He abierto la puerta del armario para contar los fantasmas que había dentro. Al hacerlo, me ha llegado una mezcla de olores a jabón aromático para la ropa, detergente e inmovilismo. Es curisoso cómo por más esfuerzo que haga, por más que corra o trabaje; mi ropa siempre huele a lo mismo... a ropa. Creo que me muevo en una cinta de correr estática, dónde lo estático no es sólo la cinta, si no el contexto, la vida de alrededor e incluso yo misma. Por eso es un sudor falso, que no huele; porque es el producto de lo estático.
He entrado en el armario y me he sentado en el suelo, apartando los cuatro trajes que hay dentro. Uno es el de estar por casa, otro el pijama; el de salir informar y el de ir arreglada. Y desde ahí abajo, mirando, me he dado cuenta de que los cuatro son el mismo, que van cambiando de categoría en función de las veces que me lo ponga. Porque cuando me compré el que iba a ser el especial de fiesta, se quedó en la bolsa de la tienda esperando esa ocasión que nunca llegó. Y es que el momento perfecto es aún más inalcanzable que el cotidiano, al que hace años que no tengo acceso por culpa de mi cinta de correr estática. A lo mejor pruebo con el step.
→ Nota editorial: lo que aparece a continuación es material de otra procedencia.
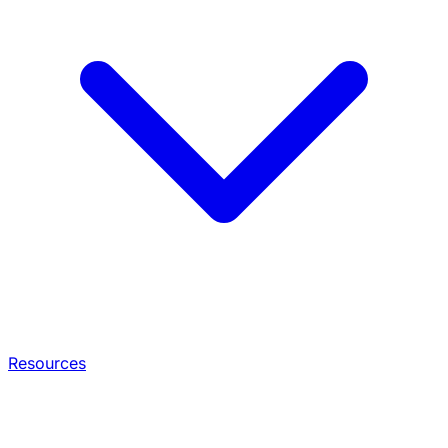
Resources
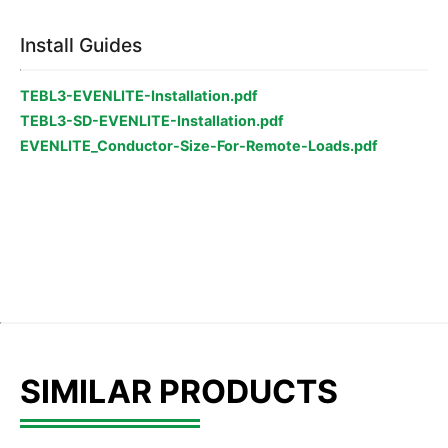
Install Guides
TEBL3-EVENLITE-Installation.pdf
TEBL3-SD-EVENLITE-Installation.pdf
EVENLITE_Conductor-Size-For-Remote-Loads.pdf
SIMILAR PRODUCTS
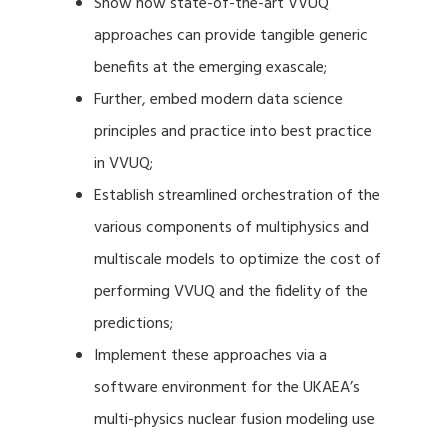
Show how state-of-the-art VVUQ
approaches can provide tangible generic
benefits at the emerging exascale;
Further, embed modern data science
principles and practice into best practice
in VVUQ;
Establish streamlined orchestration of the
various components of multiphysics and
multiscale models to optimize the cost of
performing VVUQ and the fidelity of the
predictions;
Implement these approaches via a
software environment for the UKAEA’s
multi-physics nuclear fusion modeling use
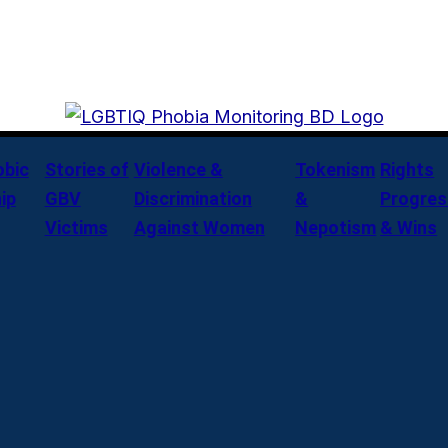
bic
Stories of
Violence &
Tokenism
Rights
ip
GBV
Discrimination
&
Progres
Victims
Against Women
Nepotism
& Wins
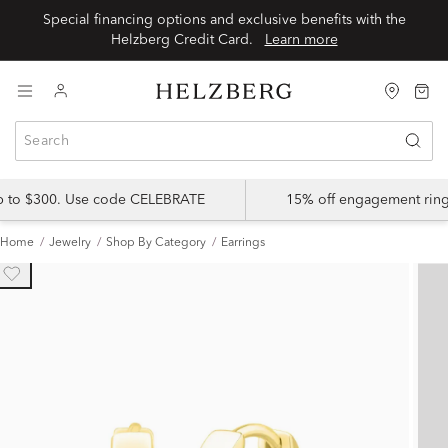
Special financing options and exclusive benefits with the
Helzberg Credit Card.
Learn more
up to $300. Use code CELEBRATE
15% off engagement ring
Home
Jewelry
Shop By Category
Earrings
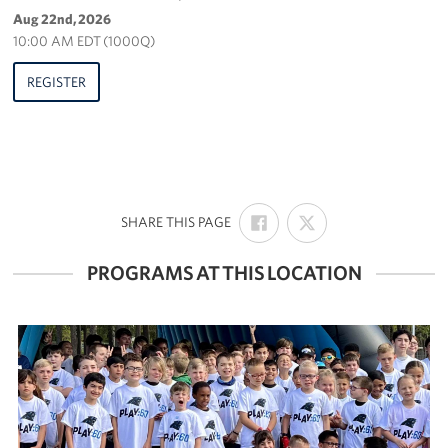
Aug 22nd, 2026
10:00 AM EDT (1000Q)
REGISTER
SHARE
SHARE
:
SHARE THIS PAGE
ON
ON
FACEBOOK
X
PROGRAMS AT THIS LOCATION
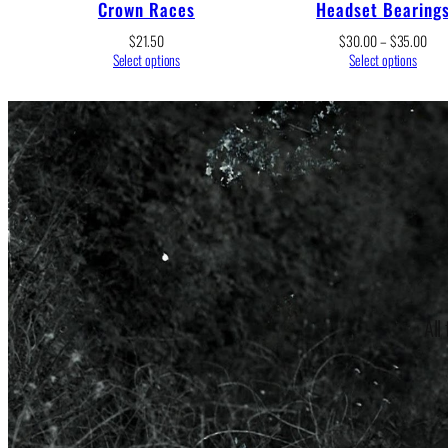
Crown Races
Headset Bearing
Pric
$
21.50
$
30.00
–
$
35.00
rang
Select options
Select options
$30
thro
$35
All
Desde el suelo, he mirado alrededor. Porque en realidad no estoy segura de si me da miedo la oscuridad. Antes estaba segurísima de que sí, pero hace un tiempo que no lo tengo tan claro. Cuando empecé a moverme por mi casa dormida en el claroscuro de las flores, pensé que a lo mejor lo había superado. Ahora simplemente voy confirmando con el paso de los días que la oscuridad está dentro, y es la que me asusta. A veces la pongo fuera, o la veo ahí, para que sea más llevadero. O para que lo sea menos, que en el mundo del masoquismo todo está permitido.
Los fantasmas me han acariciado el pelo. Y esta vez no me ha molestado que alguien me lo toque, porque hoy sí me gustaba el tacto que tenía. Y porque cuando salga me lo voy a lavar y me lo voy a poner bonito para que no se note que me han despeinado.
Otros se han puesto a girar alrededor de mí susurrándome sin parar. Porque supongo que eso es lo típico que hacen. No sé. Y no he entendido nada de lo que dicen. Lo que sí he sentido, es que los fantasmas son viejos. Muy antiguos. Pero siguen teniendo vigencia los cabrones. Y he abierto la puerta porque ya no me da miedo. No porque no me de miedo lo desconocido, sino porque cuando me he levantado esta mañana he sabido que ya los conocía. Y que eso no hace que se vayan. Que yo creía que sí todos estos años; y ahí, dale que te pego esforzándome por ir desentrañándolos uno a uno. Y cuando acabé, se unió la desesperación y se fue el miedo. Qué bien, oye. Menos mal que se fue el miedo. Mierda.